Two articles currently being prepared for publication in The Medical Letter touch on the risks associated with NSAIDs.
One is a brief article reporting that the FDA has approved 2 generic formulations of celecoxib (Celebrex), which is the only COX-2 selective NSAID remaining on the market in the US. The COX-2 selective drugs, also called coxibs, were supposed to provide the analgesic and anti-inflammatory effects of nonselective NSAIDs without their GI toxicity. They did that, but their prothrombotic effects took down first rofecoxib (Vioxx) and then valdecoxib (Bextra). Celecoxib was the least COX-2 selective of the coxibs, and it has not only survived but prospered, ranking among the 25 drugs most prescribed in the US. There is general agreement that celecoxib causes less GI toxicity than ibuprofen or naproxen. Whether it could be a little less heart-healthy than the nonselective NSAIDs is unclear; in any case, the absolute risk is small.

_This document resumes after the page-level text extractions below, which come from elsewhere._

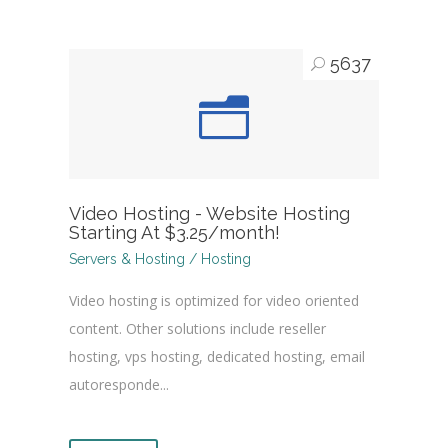
5637
Video Hosting - Website Hosting
Starting At $3.25/month!
Servers & Hosting / Hosting
Video hosting is optimized for video oriented
content. Other solutions include reseller
hosting, vps hosting, dedicated hosting, email
autoresponde...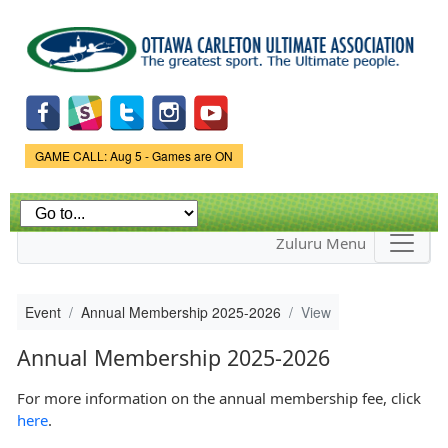
Skip to
main
content
Game Status.
GAME CALL: Aug 5 - Games are ON
Zuluru Menu
Event
Annual Membership 2025-2026
View
Annual Membership 2025-2026
For more information on the annual membership fee, click
here
.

The second article is on Drugs for Osteoarthritis, which many seniors self-medicate effectively with NSAIDs. But we should probably warn them against doing that because even if they take celecoxib and minimize the risk of GI bleeding, they are still susceptible to the renal toxicity of NSAIDs, which is unaffected by COX selectivity and is much worse in the elderly. Renal side effects of NSAIDs include salt and water retention, decreased effectiveness of antihypertensive meds, decreased effectiveness of diuretics, decreased urate excretion, and hyperkalemia. So they develop hypertension or their pre-existing hypertension grows worse, they go into heart failure, they develop gout, and their kidneys fail. Acetaminophen may be a little less effective, but as long as they don’t overdose, it’s probably a lot safer.